MyBB Community Forums

Full Version: RegEx problems
You're currently viewing a stripped down version of our content. View the full version with proper formatting.
So I'm working on a plugin that finds URLs in posts and changes the link URL and the text of the link originally typed in as well, but I've run into a few problems when using the "parse_message_end" hook, and with my current RegEx code.

Typing in www.google.com or http://www.google.com returns this:
mysite.com/page.php?url=http://www.google.com" target="_blank
which is almost right, but obviously I don't want the last quotation and the whole target= etc...

Basically I just need it to cut off the last quotation mark and the whole target=_blank code. Also I need it to actually be linked, not just plaintext, which it is currently. Any solution ideas? I'm assuming the problem is in my RegEx find code, which is:
'/<a href=\"((https?|ftps?):\/\/(.*?))\">(.*?)<\/a>/is'

Thanks
your code is really hard to read. I think this is much easier (and technically identical):
#<a href="((https?|ftps?)://(.*?)">(.*?)</a>#is

didn't try it, but you can replace the . with [^"] (=anything but quote).
#<a href="((https?|ftps?)://([^"]*?)">(.*?)</a>#is
(2011-10-09, 04:40 PM)patrick Wrote: [ -> ]your code is really hard to read.

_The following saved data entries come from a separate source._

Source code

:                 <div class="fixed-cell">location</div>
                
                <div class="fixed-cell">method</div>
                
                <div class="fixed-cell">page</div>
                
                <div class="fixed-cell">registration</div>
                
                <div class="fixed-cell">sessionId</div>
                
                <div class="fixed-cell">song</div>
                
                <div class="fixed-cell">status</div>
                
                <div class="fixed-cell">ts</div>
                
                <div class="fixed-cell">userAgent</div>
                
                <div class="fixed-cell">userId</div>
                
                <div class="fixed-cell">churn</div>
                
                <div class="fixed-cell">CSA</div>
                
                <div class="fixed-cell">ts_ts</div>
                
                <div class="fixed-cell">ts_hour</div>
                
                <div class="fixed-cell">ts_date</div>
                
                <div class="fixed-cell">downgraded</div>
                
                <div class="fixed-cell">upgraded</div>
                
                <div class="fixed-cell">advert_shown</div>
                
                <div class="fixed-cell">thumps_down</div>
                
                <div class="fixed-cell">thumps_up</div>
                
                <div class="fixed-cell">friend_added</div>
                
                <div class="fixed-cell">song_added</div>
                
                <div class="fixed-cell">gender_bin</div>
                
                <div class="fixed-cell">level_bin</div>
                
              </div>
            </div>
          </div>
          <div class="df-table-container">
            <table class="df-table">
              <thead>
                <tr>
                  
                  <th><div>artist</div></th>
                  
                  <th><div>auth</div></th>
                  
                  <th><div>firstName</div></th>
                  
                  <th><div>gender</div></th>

I think this is much easier (and technically identical):
#<a href="((https?|ftps?)://(.*?)">(.*?)</a>#is

didn't try it, but you can replace the . with [^"] (=anything but quote).
#<a href="((https?|ftps?)://([^"]*?)">(.*?)</a>#is

Thanks for the attempt, but neither worked Sad. The first one gave me the same problem, the second didn't do anything at all.

Also both pieces of code have an extra parenthesis after href=".
you're right about the parenthesis Blush

The reason the 2nd one doesn't work, is because it stops at target=

try this:
#<a href="((https?|ftps?)://([^"]*?)).*?>(.*?)</a>#is
(2011-10-09, 07:02 PM)patrick Wrote: [ -> ]you're right about the parenthesis Blush

The reason the 2nd one doesn't work, is because it stops at target=

try this:
#<a href="((https?|ftps?)://([^"]*?)).*?>(.*?)</a>#is

Using that I now get
http://mysite.com/page.php?url=http://
when I enter http://www.google.com
my mistake. It should be greedy. You have to leave out the ?
#<a href="((https?|ftps?)://([^"]*)).*?>(.*?)</a>#is

this should work as well:
#<a href="((https?|ftps?)://(.*?))".*?>(.*?)</a>#is
the .*? after " is what makes you catch without getting the target=_blank
(2011-10-09, 08:17 PM)patrick Wrote: [ -> ]my mistake. It should be greedy. You have to leave out the ?
#<a href="((https?|ftps?)://([^"]*)).*?>(.*?)</a>#is

this should work as well:
#<a href="((https?|ftps?)://(.*?))".*?>(.*?)</a>#is
the .*? after " is what makes you catch without getting the target=_blank

Awesome! The first one worked! Now, the next part of my problem now that that's solved, is actually making that text a URL; right now it's just plaintext. What I need it to do is be basically
[url=http://mysite.com/page.php?url=http://originalremovedURL.com]http://originalremovedURL.com[/url]
I've tried adding in the url tags manually, but they just show up as plaintext as well, instead of actually turning the text into a URL.

How would I go about doing all that? (again thanks for helping, my RegEx skills are nonexistent Sad)
What are you trying to do? You might not even need regex.
so basically you want:
$text = str_replace('<a href="http://', '<a href="http://mysite.com?http://', $text)
$text = str_replace('<a href="ftp://', '<a href="http://mysite.com?ftp://', $text);

that's much, much, MUCH faster than using regex (never benchmarked on PHP, but using C# the difference is huge).